Caused By: java.lang.IllegalArgumentException: Unexpected event:event_id: 1399
event_time {
  seconds: 1649094400
  nanos: 532032321
}
event_type: EVENT_TYPE_WORKFLOW_TASK_COMPLETED
task_id: 177212170
workflow_task_completed_event_attributes {
  scheduled_event_id: 1397
  started_event_id: 1398
  identity: "<redacted>"
}
 
io.temporal.internal.statemachines.WorkflowStateMachines.handleNonStatefulEvent(WorkflowStateMachines.java:494)
io.temporal.internal.statemachines.WorkflowStateMachines.handleSingleEvent(WorkflowStateMachines.java:240)
io.temporal.internal.statemachines.WorkflowStateMachines.handleEventsBatch(WorkflowStateMachines.java:199)
io.temporal.internal.statemachines.WorkflowStateMachines.handleEvent(WorkflowStateMachines.java:175)
io.temporal.internal.replay.ReplayWorkflowRunTaskHandler.handleWorkflowTaskImpl(ReplayWorkflowRunTaskHandler.java:176)
io.temporal.internal.replay.ReplayWorkflowRunTaskHandler.handleWorkflowTask(ReplayWorkflowRunTaskHandler.java:145)
io.temporal.internal.replay.ReplayWorkflowTaskHandler.handleWorkflowTaskWithQuery(ReplayWorkflowTaskHandler.java:122)
io.temporal.internal.replay.ReplayWorkflowTaskHandler.handleWorkflowTask(ReplayWorkflowTaskHandler.java:97)
io.temporal.internal.worker.WorkflowWorker$TaskHandlerImpl.handle(WorkflowWorker.java:241)
io.temporal.internal.worker.WorkflowWorker$TaskHandlerImpl.handle(WorkflowWorker.java:199)
io.temporal.internal.worker.PollTaskExecutor.lambda$process$0(PollTaskExecutor.java:93)
java.base/java.util.concurrent.ThreadPoolExecutor.runWorker(Unknown Source)
java.base/java.util.concurrent.ThreadPoolExecutor$Worker.run(Unknown Source)
java.base/java.lang.Thread.run(Unknown Source)

Likely cause is non-determistic workflow code.
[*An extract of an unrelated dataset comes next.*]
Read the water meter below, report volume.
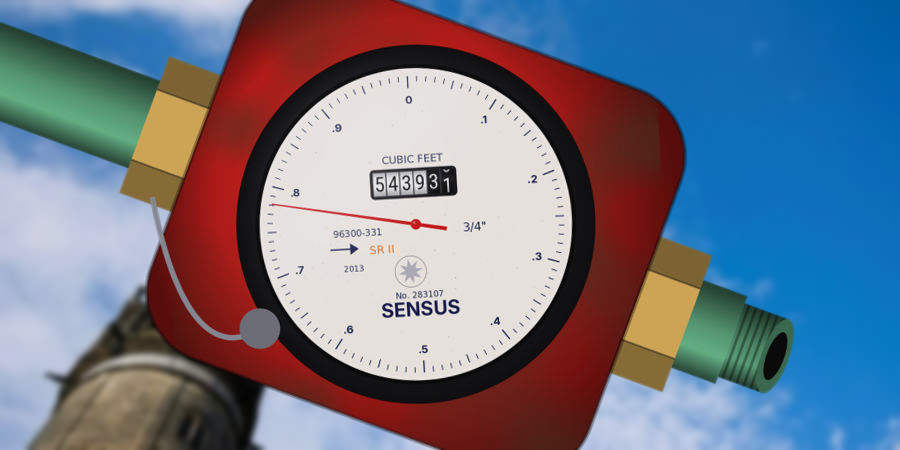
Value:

Would help if you could share so we can take a look. One thing to look at is use of system time in workflow code to rule that out.
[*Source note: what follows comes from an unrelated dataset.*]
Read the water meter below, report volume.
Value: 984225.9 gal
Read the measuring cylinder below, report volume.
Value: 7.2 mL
The workflow code has some complex code. I am trying to reproduce with simple setup, but it is only happening in production at random. Error is not consistent.
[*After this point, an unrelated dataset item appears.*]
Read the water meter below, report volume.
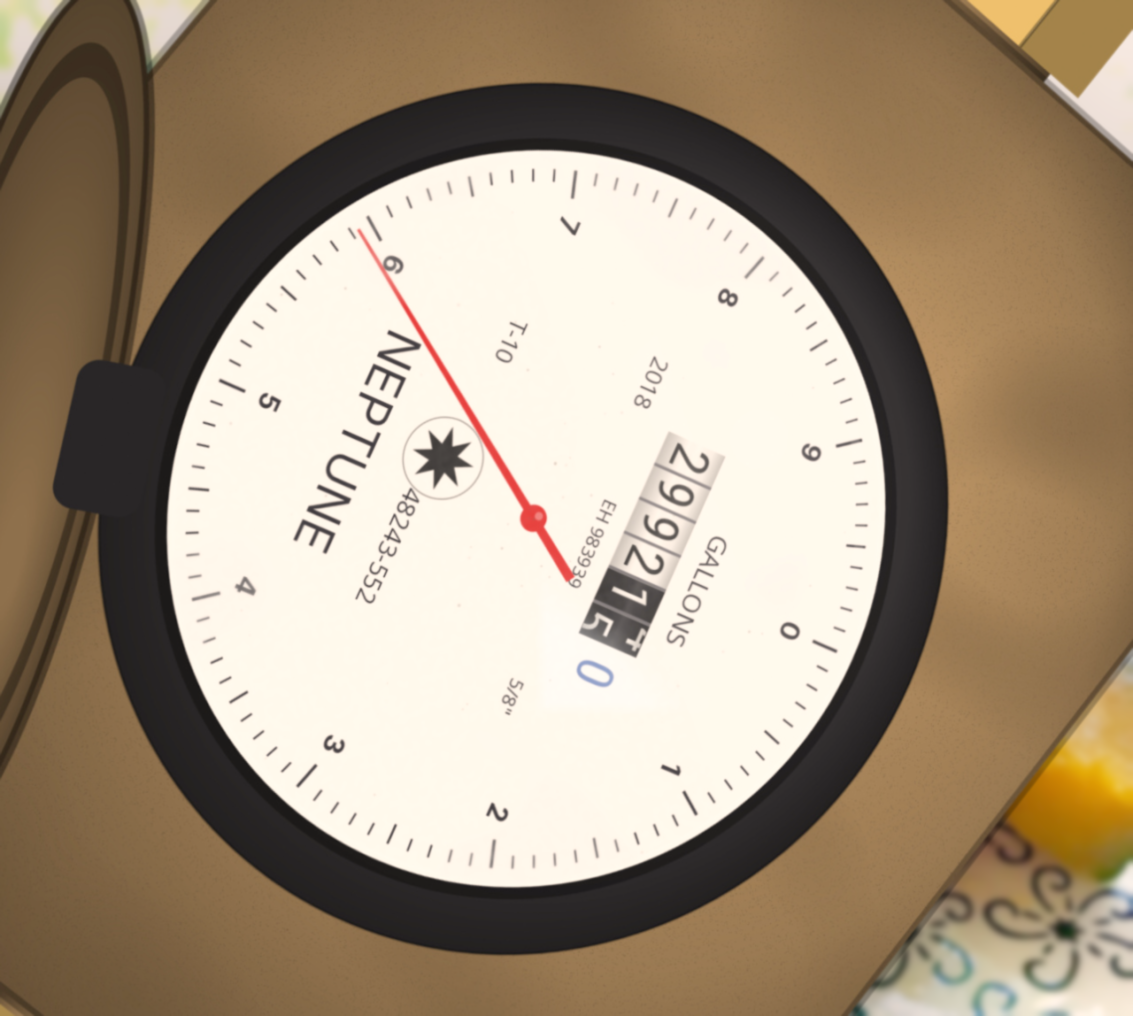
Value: 2992145.9 gal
I have seen non deterministic errors which will be clear something like below

Event 5 of EVENT_TYPE_ACTIVITY_TASK_SCHEDULED does not match command COMMAND_TYPE_COMPLETE_WORKFLOW_EXECUTION

But this error does not look like them. What it appears to me from event ids is, it is trying to process a previously completed WORKFLOW_TASK_COMPLETED event again and it is causing issues.

Did you try replaying your workflow history using WorkflowReplayer to see if you can reproduce this error and try to debug?